The Absolute Worst Time to Ask for a Stadium Incentive Package
In a sea of coverage about health care and social-distancing measures, there is a big outlier in St. Louis news coverage. The St. Louis Post-Dispatch reported that the owners of St. Louis’s Major League Soccer (MLS) franchise received an incentive package to help finance a stadium downtown. The Missouri Development Finance Board approved $5.7 million in tax credits, which is much less than the $30 million originally sought, but honestly, is now the time to be giving away government funds?

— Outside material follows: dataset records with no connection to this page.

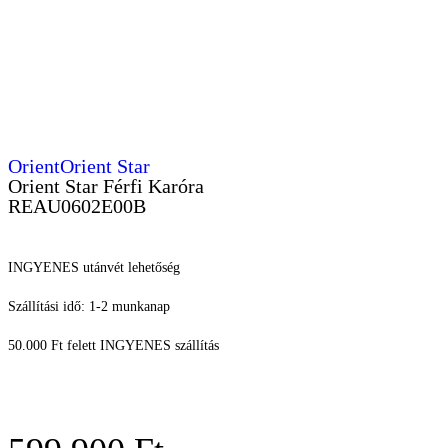
Orient
Orient Star
Orient Star Férfi Karóra
REAU0602E00B
INGYENES utánvét lehetőség
Szállítási idő: 1-2 munkanap
50.000 Ft felett INGYENES szállítás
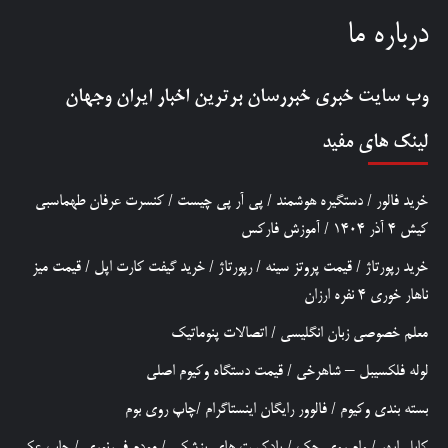
درباره ما
وب سایت خبری
خبررسان
برترین اخبار ایران وجهان
لینک های مفید
خرید فالور
/
دستگیره هوشمند
/
پی آر پی چیست
/
کنسرت عرفان طهماسبی
کیش 4 آذر 1404
/
آموزش فارکس
خرید رپورتاژ
/
قیمت پروتز سینه
/
رپورتاژ
/
خرید گیفت کارت اپل
/
قیمت میز
ناهار خوری 4 نفره ارزان
معلم خصوصی زبان انگلیسی
/
اتصالات پنوماتیک
لوله فلکسیبل – شاهرخی
/
قیمت دستگاه وکیوم اصلی
بسته بندی وکیوم
/
فالوور رایگان اینستاگرام
/
چاپ روی بوم
کابل ابهر
/
وام روی چک
/
پادکست های پزشکی
/
مودم فیبرنوری
/
چاپ عکس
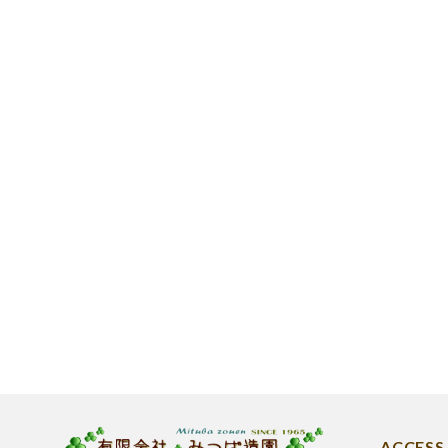
ACCESS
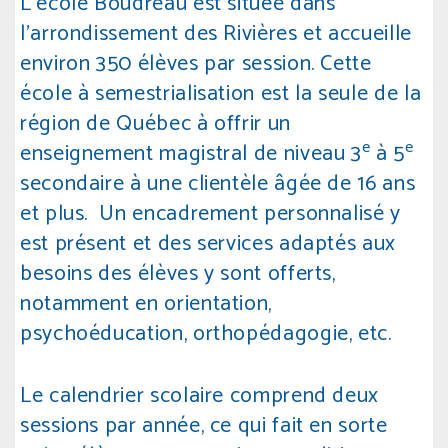
L’école Boudreau est située dans
l’arrondissement des Rivières et accueille
environ 350 élèves par session. Cette
école à semestrialisation est la seule de la
région de Québec à offrir un
e
e
enseignement magistral de niveau 3
à 5
secondaire à une clientèle âgée de 16 ans
et plus. Un encadrement personnalisé y
est présent et des services adaptés aux
besoins des élèves y sont offerts,
notamment en orientation,
psychoéducation, orthopédagogie, etc.
Le calendrier scolaire comprend deux
sessions par année, ce qui fait en sorte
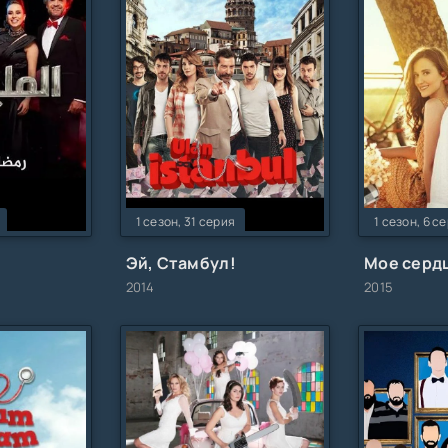
1 сезон, 31 серия
1 сезон, 6 с
Эй, Стамбул!
2014
2015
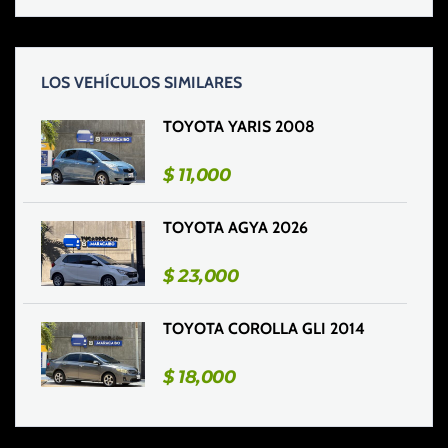
LOS VEHÍCULOS SIMILARES
TOYOTA YARIS 2008
$
11,000
TOYOTA AGYA 2026
$
23,000
TOYOTA COROLLA GLI 2014
$
18,000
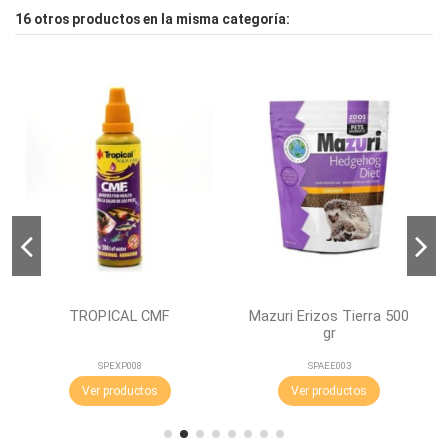
16 otros productos en la misma categoría:
TROPICAL CMF
Mazuri Erizos Tierra 500
gr
SPEXP008
SPAEE003
Ver productos
Ver productos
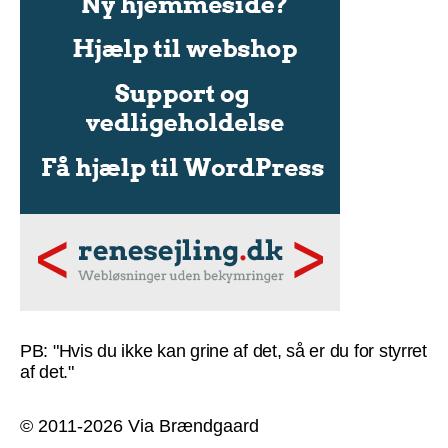
PB: "Hvis du ikke kan grine af det, så er du for styrret
af det."
© 2011-2026 Via Brændgaard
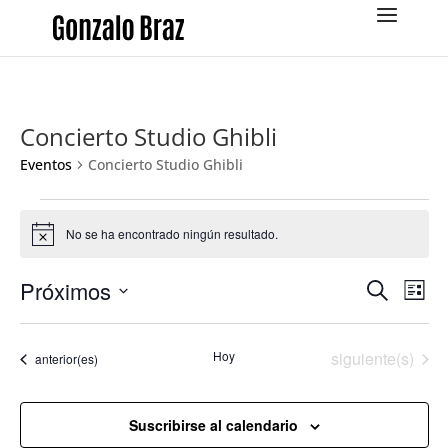
Concierto Studio Ghibli
Eventos
Concierto Studio Ghibli
Eventos
No se ha encontrado ningún resultado.
Aviso
Navega
Na
Próximos
Buscar
Lista
de
de
Selecciona
vis
búsqu
la
de
Eventos
Hoy
siguiente(s)
y
Eventos
anterior(es)
fecha.
Eve
vistas
de
Suscribirse al calendario
Evento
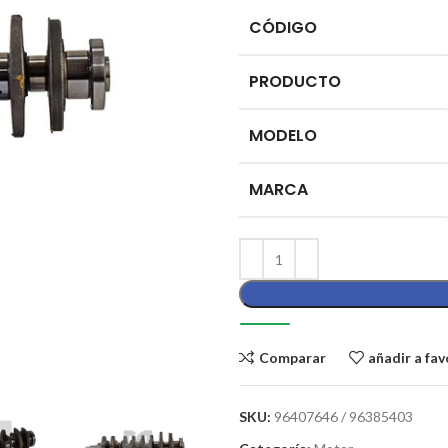
CÓDIGO
PRODUCTO
MODELO
MARCA
Comparar
añadir a fav
SKU:
96407646 / 96385403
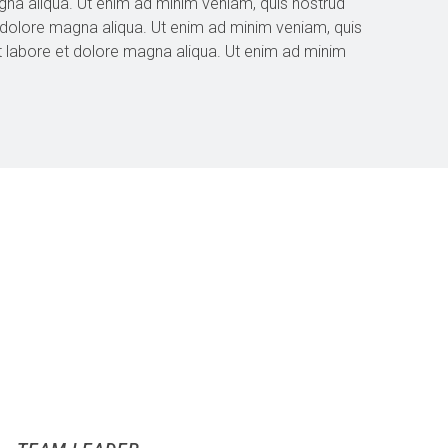
gna aliqua. Ut enim ad minim veniam, quis nostrud
t dolore magna aliqua. Ut enim ad minim veniam, quis
ut labore et dolore magna aliqua. Ut enim ad minim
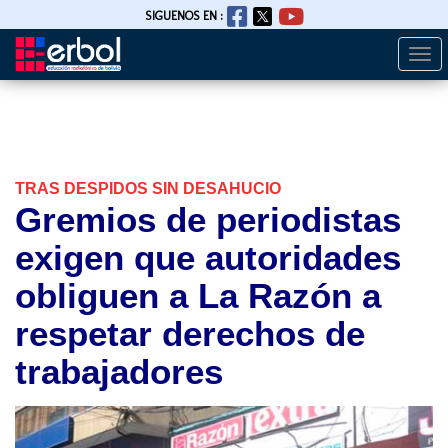
SIGUENOS EN :
Togg
Pasar
navi
al
contenido
principal
TRAS DESPIDOS SIN DESAHUCIO
Gremios de periodistas
exigen que autoridades
obliguen a La Razón a
respetar derechos de
trabajadores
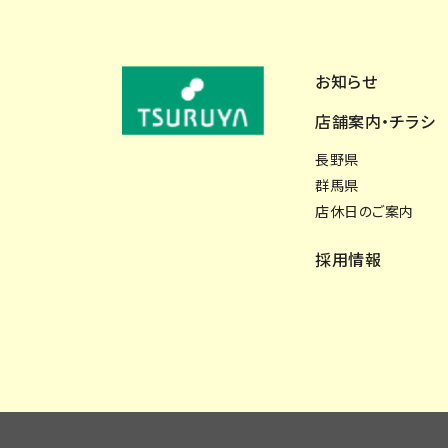
お知らせ
店舗案内・チラシ
長野県
群馬県
店休日のご案内
採用情報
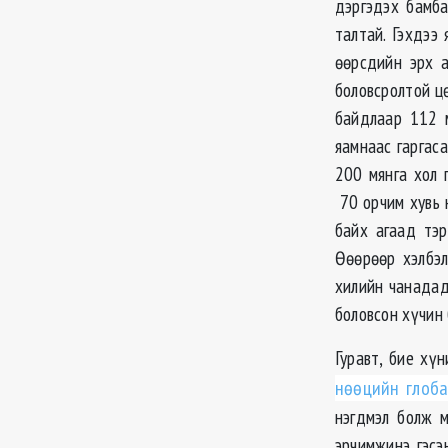
дэргэдэх бамба
талтай. Гэхдээ
өөрсдийн эрх а
боловсролтой цө
байдлаар 112 
яамнаас гаргас
200 мянга хол 
70 орчим хувь 
байх агаад тэр
Өөөрөөр хэлбэл
хилийн чанадад
боловсон хүчин
Гуравт, бие хү
нөөцийн глоба
нэгдмэл болж м
эрчимжинэ гэсэ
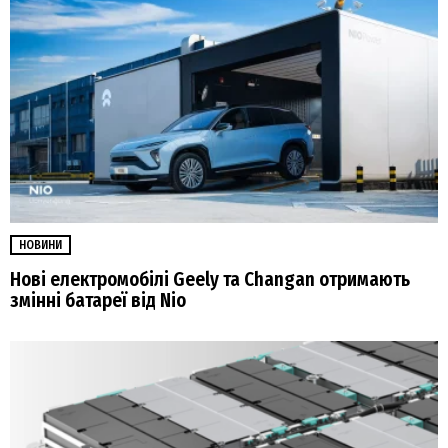
НОВИНИ
Нові електромобілі Geely та Changan отримають
змінні батареї від Nio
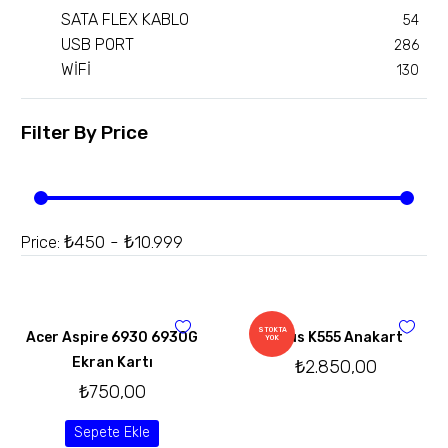
SATA FLEX KABLO
54
USB PORT
286
WİFİ
130
Filter By
Price
₺450 - ₺10.999
Price:
STOKTA
Acer Aspire 6930 6930G
Asus K555 Anakart
YOK
Ekran Kartı
₺
2.850,00
₺
750,00
Sepete Ekle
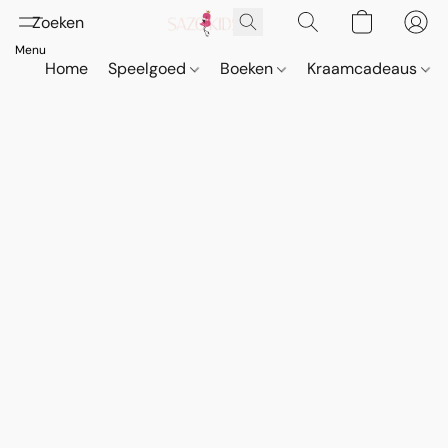
Home
Speelgoed
Boeken
Kraamcadeaus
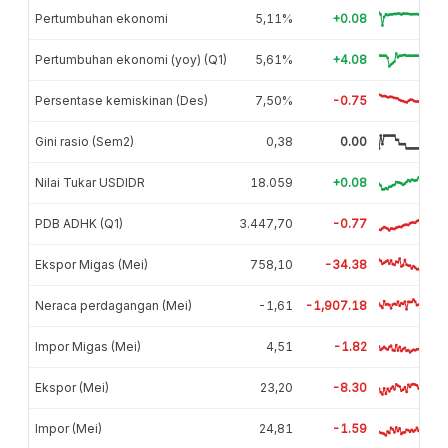
Pertumbuhan ekonomi
5,11%
+0.08
Pertumbuhan ekonomi (yoy) (Q1)
5,61%
+4.08
Persentase kemiskinan (Des)
7,50%
-0.75
Gini rasio (Sem2)
0,38
0.00
Nilai Tukar USDIDR
18.059
+0.08
PDB ADHK (Q1)
3.447,70
-0.77
Ekspor Migas (Mei)
758,10
-34.38
Neraca perdagangan (Mei)
-1,61
-1,907.18
Impor Migas (Mei)
4,51
-1.82
Ekspor (Mei)
23,20
-8.30
Impor (Mei)
24,81
-1.59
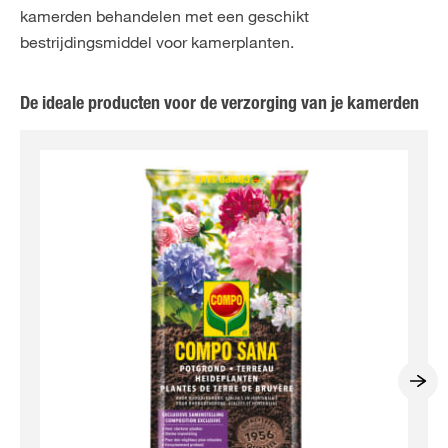
kamerden behandelen met een geschikt
bestrijdingsmiddel voor kamerplanten.
De ideale producten voor de verzorging van je kamerden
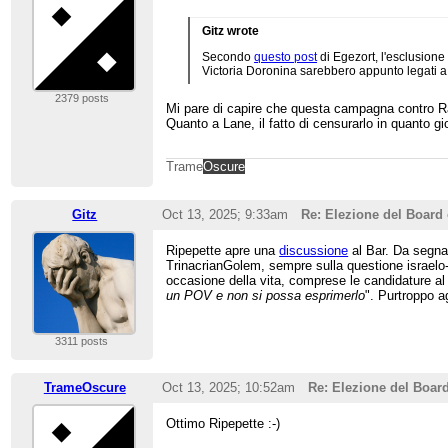
Gitz wrote
Secondo
questo post
di Egezort, l'esclusione
Victoria Doronina sarebbero appunto legati a
2379 posts
Mi pare di capire che questa campagna contro Rav
Quanto a Lane, il fatto di censurarlo in quanto g
Trame
Oscure
Gitz
Oct 13, 2025; 9:33am
Re: Elezione del Board 
Ripepette apre una
discussione
al Bar. Da segna
TrinacrianGolem, sempre sulla questione israel
occasione della vita, comprese le candidature 
un POV e non si possa esprimerlo
". Purtroppo a
3311 posts
TrameOscure
Oct 13, 2025; 10:52am
Re: Elezione del Board
Ottimo Ripepette :-)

Show-Me researchers might argue there is never a good time for government handouts such as this one, but times like these should add even greater scrutiny to government actions. We need to be disciplined about government priorities and reel in needless spending on projects that ought to be privately financed. This deal means that the government will lose out on $5.7 million it could otherwise spend on the needs of Missourians, and maybe more if the stadium garners additional subsidies in the coming years. We can all probably think of a few uses for that money right now.
Sure, the soccer stadium may give us hope for a time when social distancing is a thing of the past, but private endeavors shouldn’t be funded with government incentives. It’s unfair that some developers get tax credits while others pay in full; the government is again picking winners and losers, and this time the owners of the MLS franchise are the winners and taxpayers are the losers. If a project such as this needs government assistance to be built, then maybe it isn’t such a good idea in the first place.
Whether or not you support assistance to the soccer stadium, the question remains: Is this really the time to be carving out special deals for wealthy team ownership when our attention should be focused on so many basic needs?